Dr. Lorretta Holloway

Professor, Department of English

Lorretta Holloway

Dr. Lorretta Holloway has been a professor in the English Department at Framingham State University for 15 years. Her teaching and research interests include 19th century British Literature, Women Writers, Drama, Children’s Literature, and international college readiness standards. She holds a PhD in 19th Century Literature from the University of Kansas. In 2011, Dr. Holloway was presented with the Dr. Robert Martin Outstanding First-Year Advocate Award for her work as an instructor of first-year writing courses and her efforts to educate high school students and their parents about college readiness.

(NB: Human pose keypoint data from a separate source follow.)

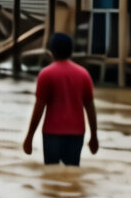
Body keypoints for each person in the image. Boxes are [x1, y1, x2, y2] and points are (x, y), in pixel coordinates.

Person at [24, 30, 99, 166]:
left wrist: (29, 136)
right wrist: (94, 136)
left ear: (52, 51)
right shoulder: (83, 75)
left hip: (52, 134)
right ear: (71, 51)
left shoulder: (46, 74)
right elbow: (90, 108)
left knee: (51, 174)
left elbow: (39, 109)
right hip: (76, 134)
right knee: (72, 173)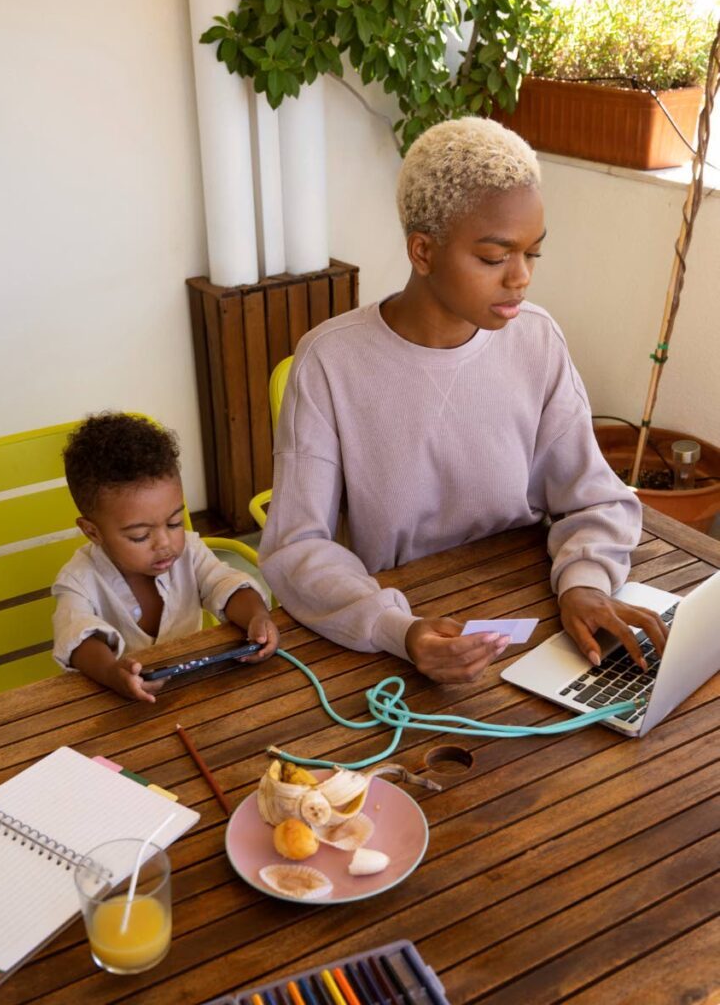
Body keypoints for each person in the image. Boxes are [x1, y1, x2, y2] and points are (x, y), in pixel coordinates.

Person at [259, 116, 668, 684]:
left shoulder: (537, 339)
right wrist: (396, 628)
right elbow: (296, 548)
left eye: (533, 254)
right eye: (495, 258)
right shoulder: (330, 363)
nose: (520, 279)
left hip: (537, 617)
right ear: (423, 251)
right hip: (400, 636)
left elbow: (595, 500)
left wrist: (584, 584)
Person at [53, 413, 278, 702]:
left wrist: (257, 617)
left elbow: (225, 583)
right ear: (92, 532)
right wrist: (112, 673)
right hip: (118, 708)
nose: (165, 543)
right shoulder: (78, 580)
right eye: (140, 536)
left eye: (174, 523)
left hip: (195, 695)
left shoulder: (189, 553)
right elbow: (76, 634)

What do you enjoy most about teaching at Framingham State?

Interacting with the students is one of the things I enjoy most at Framingham State. They are hilarious. I tell them I don’t need to watch television because I have them. They are regular people, and they allow you to be a regular person in the classroom. Another thing I really enjoy about being here is that I’m allowed and encouraged to pursue different interests I have. At many other places I would be expected to just do literary research and get published in that area, as opposed to here, where they really value different kinds of research.

What opportunities have you had to engage with students outside the classroom?

I’ve had a great experience chaperoning various student trips. For many years now I’ve chaperoned the SUAB (Student Union Activities Board) New Your City bus trip, which is always a lot of fun. I’ve also been a chaperone for Alternative Spring Break and recently I also led a study abroad trip to London. It’s great because most of our students have never been out of the country. Many can’t afford to do a full semester-long study abroad experience because of the time and cost, so these shorter trips are important. It can be a transformative experience for them.

Discuss your work with parents around the topic of college readiness.

I’ve spent a lot of time on the parent piece of college readiness and what parents can do to help their children prepare for and succeed in college. I think about my own experience preparing for college, and the opportunities for grants and scholarships that were missed because my mother and I didn’t know about them. I’m always thinking about how much my mother wanted to help me, but she didn’t have the information she needed. I take part in orientation each year, providing information and answering questions from parents. I also hold an annual college readiness program for parents to help inform them about what they can expect - not just during the application process, but how they can support their students once they are in college.

Do you see college readiness as a major issue moving forward?

College readiness is a national problem, and I don’t think parents are given enough education about completion rates and how many remedial courses students require when they get to college. Most are very surprised to learn that 30 percent of college freshmen nationwide do not persist. I’ve been involved with an effort to redesign curriculum at the K-12 level to try to combat this problem. I’m also currently doing research that compares college readiness in the U.S. to college readiness in South Korea, which is one of the countries we are often compared to. I spent 5-weeks there in the summer of 2013 in a Korean Language Program and I’ll be returning to the country for seven to eight months during my sabbatical in 2017 to continue that research.